Unsurprisingly, perhaps, the most satisfying parts of the experience are the soliloquies; at its best, this Hamlet includes some of the finest audition excerpts you will witness. “To be or not to be” emerges as a small oratorical masterpiece blending artifice with probing naturalism; “O, that this too too solid flesh” is shot through with mournful self-knowledge. And there are brief moments throughout when Izzard’s comedic genius redeems the futility of the enterprise. Just before the curtain rises on the play-within-a-play, for instance, Hamlet says, “I must be idle,” and Izzard leans against the nearest wall with fastidiously staged insouciance, giving a low whistle. If only it had all been like that — more art with less matter.
Hamlet: American Conservatory Theater’s Strand Theater, through April 20. www.act-sf.org.
Elsewhere:
Lily Janiak, San Francisco Chronicle: “One good thing about Eddie Izzard’s one-person Hamlet is that it suggests how great Izzard … would be in pretty much anything that’s not a one-person Hamlet.”
Jean Schiffman, Bay City News: “But if Izzard is not consciously following the wise advice to the Player King, she has not found a way to internalize, well, anything: not Ophelia’s broken heart and descent into madness, nor Queen Gertrude’s confusion and horror, nor King Claudius’ wrenching confession, nor, most egregiously, Prince Hamlet’s existential angst, inner conflict and rage.”
Cryptic clue of the week
From Out of Left Field #262 by Henri Picciotto and me, sent to subscribers last Thursday:
Levy and I get a cab (4)
Last week’s clue:
Fruit liqueur, at first, is bluish gray (5)
Solution: PEARL
Fruit: PEAR
liqueur, at first: L
bluish gray: definition
Coming up
• Leah Crocetto: The powerhouse soprano, who hasn’t been heard much locally since launching her career with the San Francisco Opera a decade ago, returns to conclude the season of the Schwabacher Debut Recitals.
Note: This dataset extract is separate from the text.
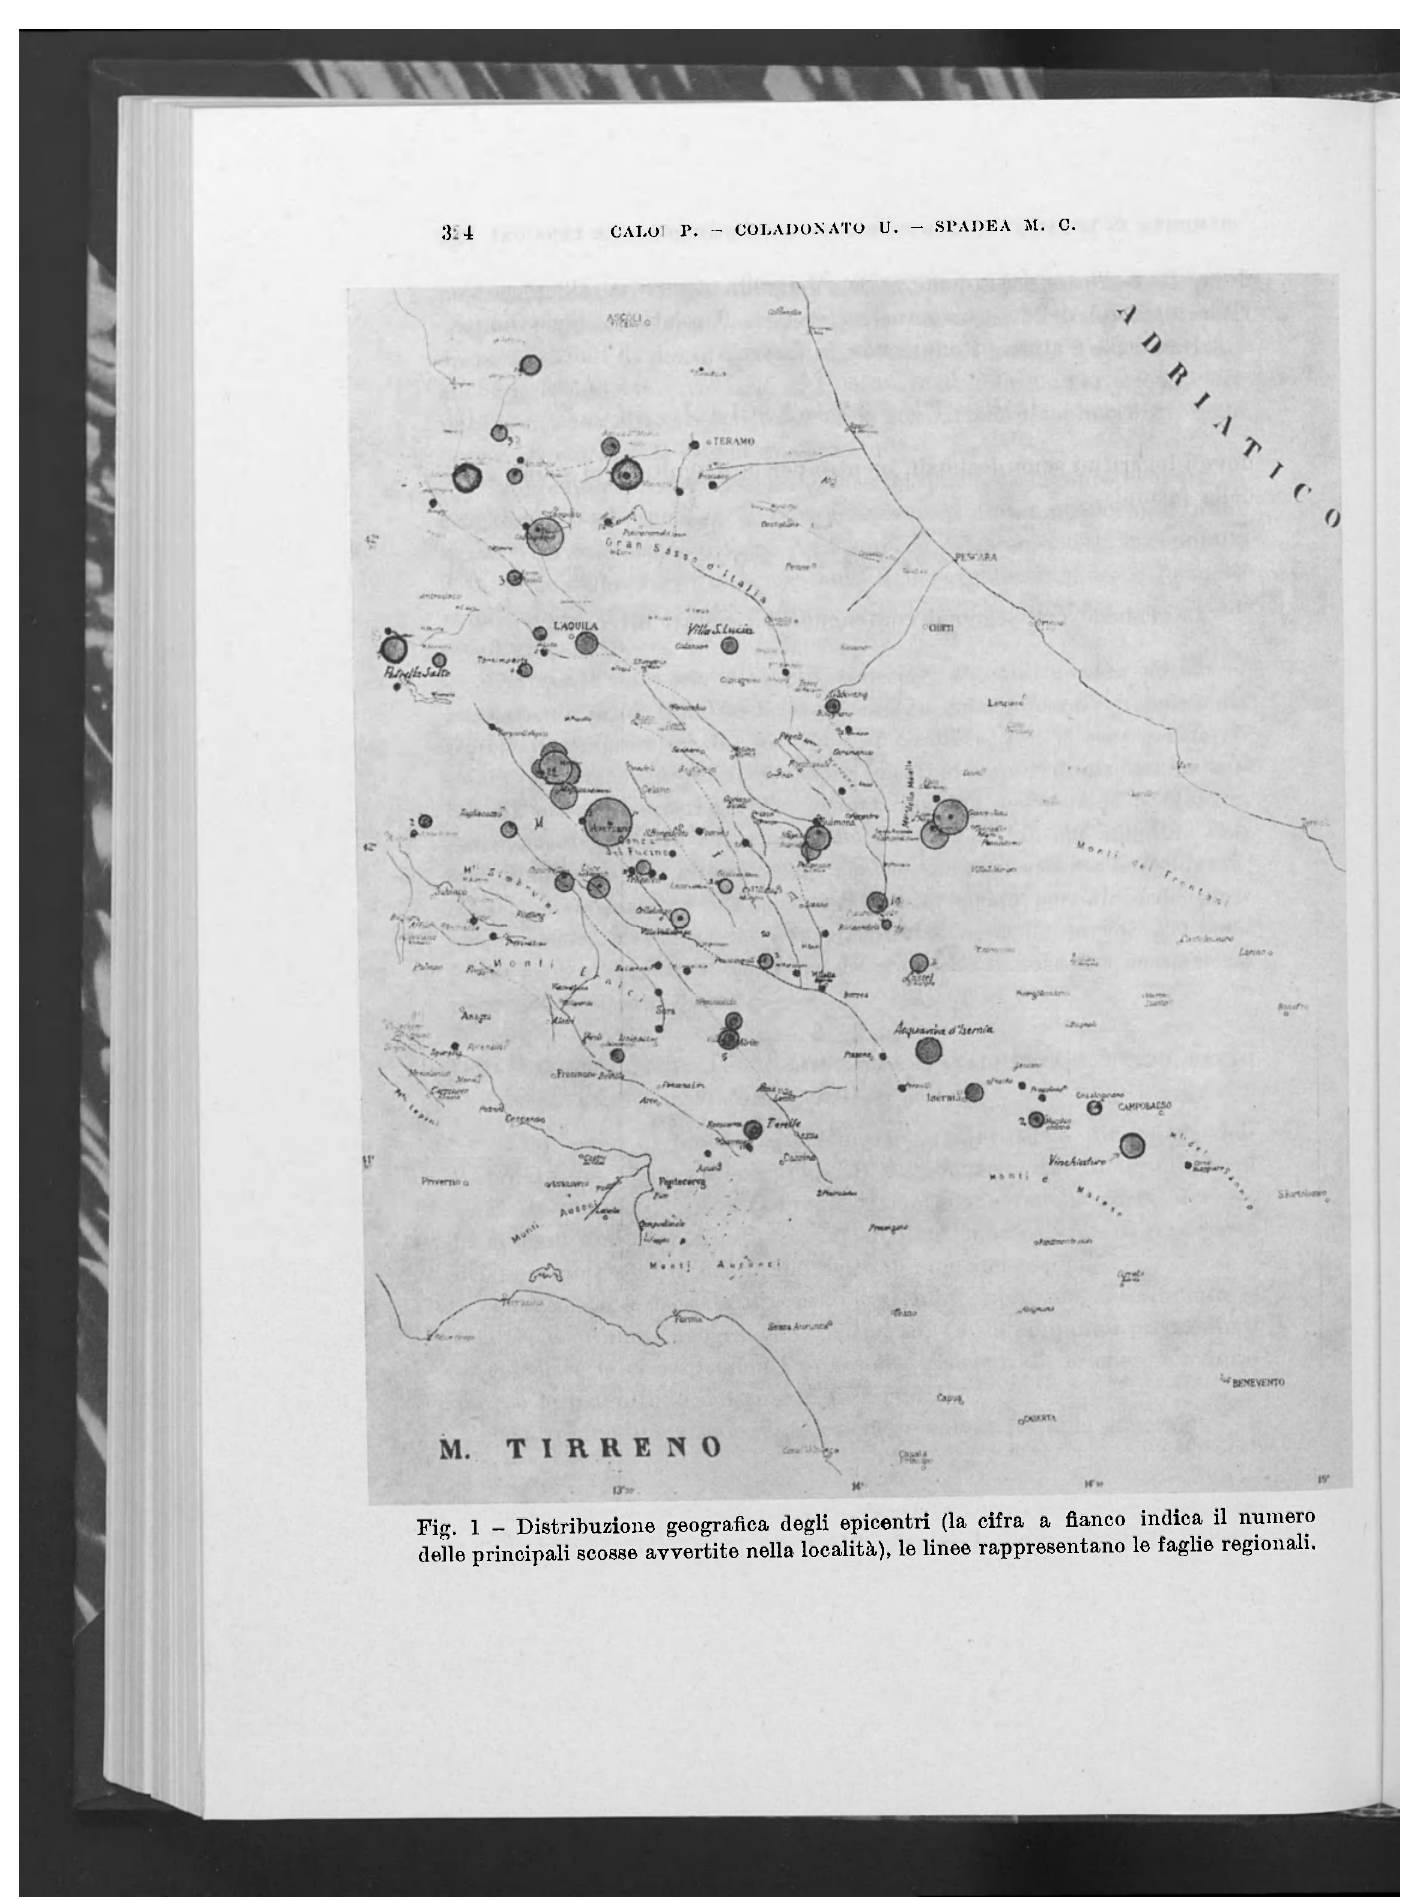
Fig. 1 - Distribuzione geografica degli epicentri (la cifra a fianco indica il numero delle principali scosse avvertite nella località), le linee rappresentano le faglie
Her program with pianist Carrie-Ann Matheson (whose day job is artistic director of the San Francisco Opera Center and the Merola Opera Program) promises music by Clara Schumann, Richard Strauss, Stephen Sondheim, and more. April 10, Taube Atrium Theater. www.sfopera.com.
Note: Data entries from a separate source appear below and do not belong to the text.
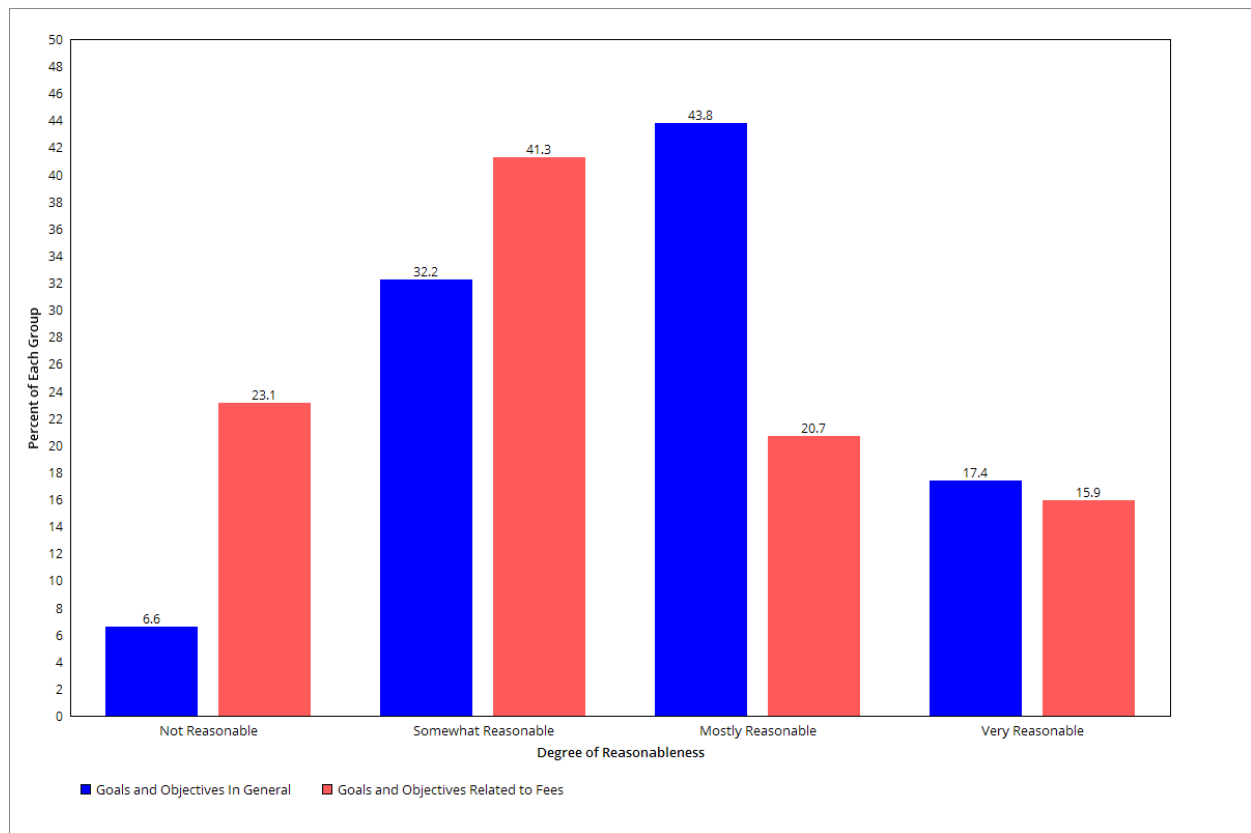
Figure 1. Respondent Attitudes Toward Goals and Objectives for Supervisees (N = 121).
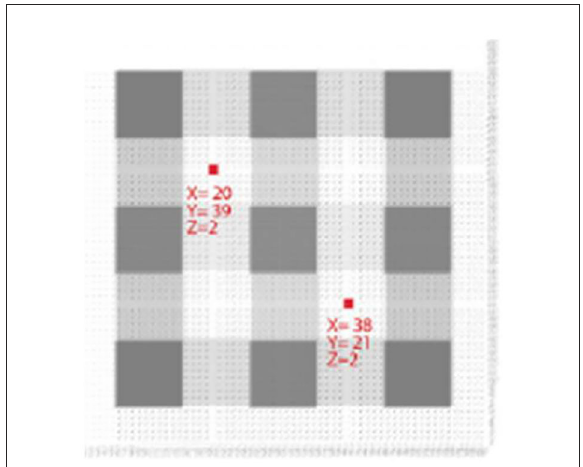
FIGURE2 Schematic representation of the urban block fabric and urban block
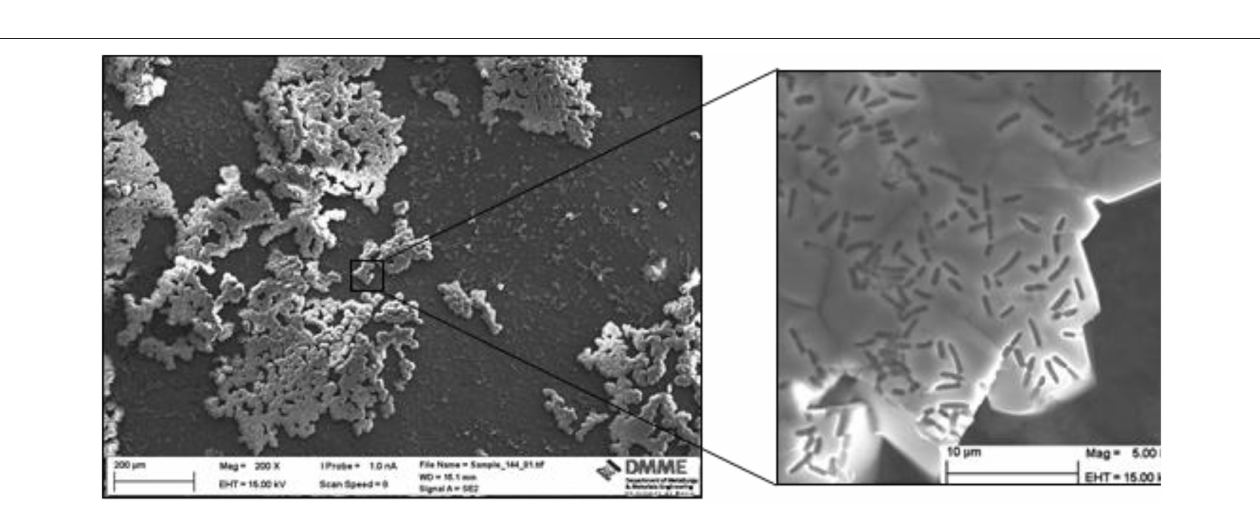
FIGURE 3 | FTIR spectra for scraping from surface of samples 1bAc7 (treated with L. sphaericus and Ca(CH3COO) 2 ), 1bCl7 (treated with L. sphaericus and CaCl 2 ), and spectra for samples of Ca(CH3COO) 2 and CaCl 2 .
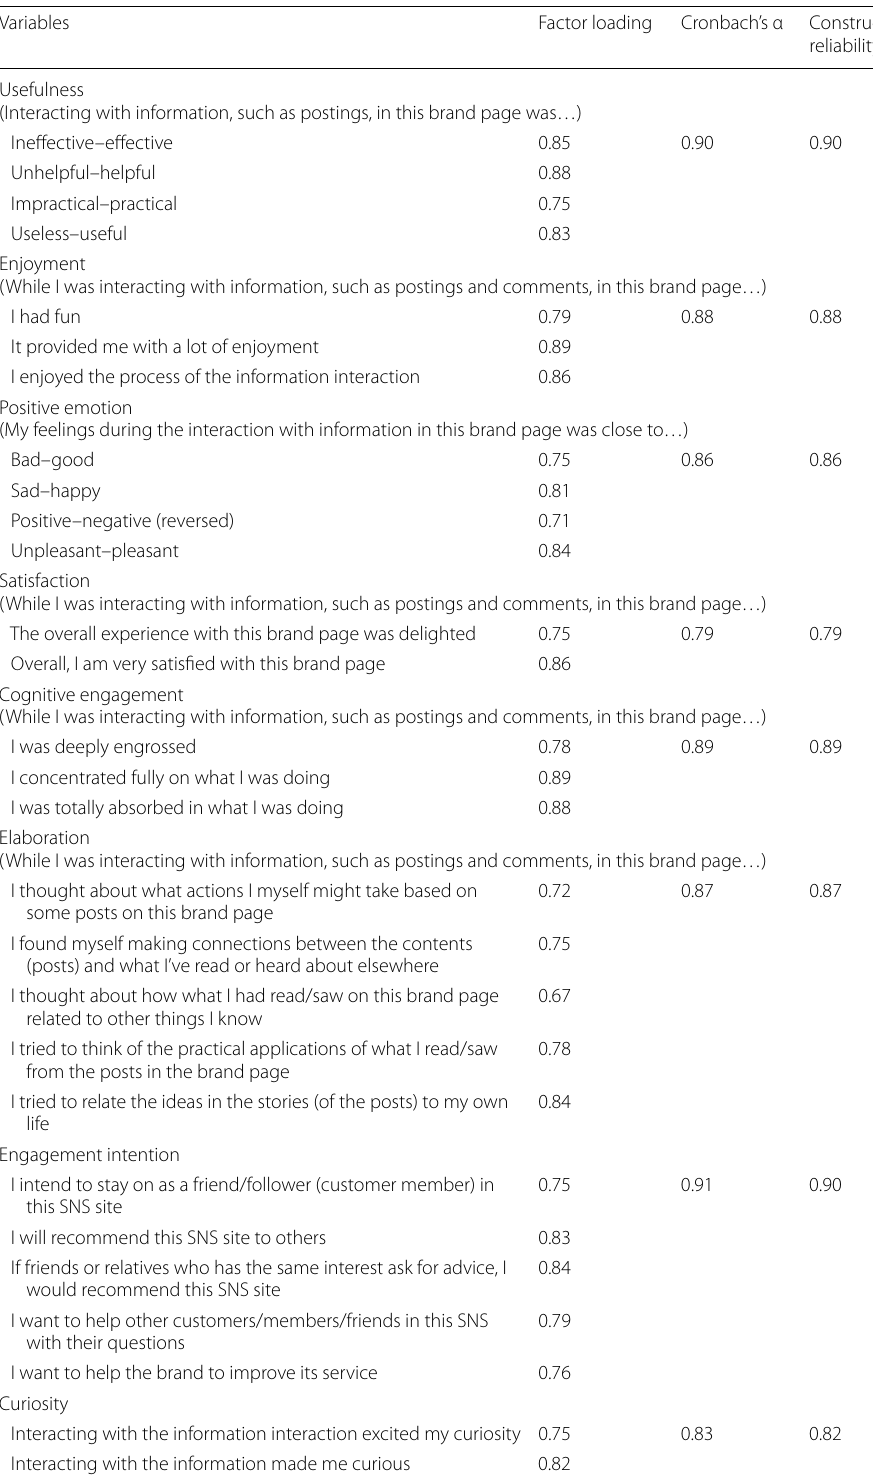
Table 2 Measurement model assessment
• SoundBox: Percussion music is about banging on things, and what better to bang on — sorry, percuss — than sculpture? The inventive percussionist and composer Andy Akiho takes on the latest installment of the San Francisco Symphony’s experimental music series SoundBox in a collaboration with sculptor Jun Kaneko. April 11-12, SoundBox. www.sfsymphony.org.
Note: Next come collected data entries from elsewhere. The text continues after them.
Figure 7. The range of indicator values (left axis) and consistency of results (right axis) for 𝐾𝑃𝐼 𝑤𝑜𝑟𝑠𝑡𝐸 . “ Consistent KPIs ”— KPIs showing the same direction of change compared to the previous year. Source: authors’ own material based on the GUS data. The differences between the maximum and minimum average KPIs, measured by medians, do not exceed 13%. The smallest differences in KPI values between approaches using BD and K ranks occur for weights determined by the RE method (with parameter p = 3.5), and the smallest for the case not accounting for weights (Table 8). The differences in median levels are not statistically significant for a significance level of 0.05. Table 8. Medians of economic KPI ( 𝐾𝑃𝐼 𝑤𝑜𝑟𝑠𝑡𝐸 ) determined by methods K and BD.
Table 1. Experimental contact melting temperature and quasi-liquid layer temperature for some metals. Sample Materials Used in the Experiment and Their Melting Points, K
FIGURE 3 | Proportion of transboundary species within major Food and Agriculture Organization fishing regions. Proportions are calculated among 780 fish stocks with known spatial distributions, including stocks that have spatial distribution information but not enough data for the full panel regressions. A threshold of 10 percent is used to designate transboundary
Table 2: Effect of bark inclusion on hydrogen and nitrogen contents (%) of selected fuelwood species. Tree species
• Owls: The traditional makeup of the string quartet has been such a fixed standard for centuries that it’s easy to lose sight of other possibilities. The inventive chamber ensemble Owls proposes a simple, provocative alternative: why not two cellos instead of two violins? The group’s Berkeley program includes works by Paul Wiancko (one of the two cellists), as well as music by Chick Corea, Terry Riley, and more. April 13, Hertz Hall, UC Berkeley. www.calperformances.org.